The campus will have a focus on “making, doing and testing,” complementing the academic emphasis of its Parkville campus and the performance focus of the Southbank campus.
It will accommodate spaces for the Faculty of Architecture, Building and Planning and the Melbourne School of Engineering, along with a range of shared workspaces, networking hubs, meeting and collaboration spaces, and retail spaces.
Occupying a 7.2 hectare site on Salmon Street, the former General Motors Holden site, it will sit within the planned “employment precinct” in what is currently Australia’s largest urban renewal district.
Grimshaw has prepared a preliminary masterplan for the campus, and City of Melbourne councillors will vote on a planning amendment paving the way for the development on Tuesday 7 July.
Council planners support the proposal, noting that it will be an important catalyst for the development of the wider precinct, but raised concerns about heritage retention and built form and massing.
For its part, Grimshaw says the campus will be deeply rooted in the industrial history of the site. “The legacy of the site, its history and its existing built fabric will anchor and enrich the campus identity and character,” the masterplan reads.
The masterplan is informed by the global proliferation of “innovation precincts,” with traditional workplaces and academic campuses eschewed in favour of “flexible places where people from a range of disciplines and professions can more easily come together.”
“To foster collaboration, the physical design of innovation precincts needs to be highly flexible and responsive,” the masterplan states.
Grimshaw’s scheme divides the site into a number of distinct organizing elements. On Turner Street, the “showcase” is a front-of-house active edge designed for maximum activity, visibility and accessibility. At the centre of the plan is the “heritage heart,” which will be the social hub of the campus.

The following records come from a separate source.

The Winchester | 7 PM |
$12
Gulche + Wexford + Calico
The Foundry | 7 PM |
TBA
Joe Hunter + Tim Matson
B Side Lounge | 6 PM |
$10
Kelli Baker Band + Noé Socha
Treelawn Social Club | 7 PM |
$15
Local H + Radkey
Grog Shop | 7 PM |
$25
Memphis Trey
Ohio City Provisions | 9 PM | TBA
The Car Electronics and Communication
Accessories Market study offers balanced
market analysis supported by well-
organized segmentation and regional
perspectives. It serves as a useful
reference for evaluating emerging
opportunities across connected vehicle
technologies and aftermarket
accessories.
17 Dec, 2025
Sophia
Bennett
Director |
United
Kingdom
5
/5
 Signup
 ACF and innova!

It will centre around the Social Centre, a heritage building with sculpted ceilings and murals over its large central hall built in 1946 as a canteen for General Motors Holden workers.
Along the northern perimeter will be the “tech-dock,” a heavy-duty service spine accommodating the campus’s need for large scale loading, freight and other heavy-duty back of house requirements.
The plan also includes an open space network and a series of through-site links.
The report to council prepared by City Strategy director Emma Appleton states that the scheme appears overly reliant on the “showcase” and “tech-dock” frontages for activation.
“Neither of these facade treatments appears to create the edge conditions between the public and private realms that will foster a vibrant and active precinct,” the reports says.
“More broadly, we recommend that the balance between built form and public realm is revisited. At the moment the built form appears to overwhelm the public realm.”
The report states that Grimshaw’s proposed maximum building envelope of 141 metres is unreasonable. “Building heights above 80 metres seem excessive in this location and are not consistent with the reference typologies provided.”
The report also states that the masterplan should be amended to show a greater degree of retention of heritage fabric.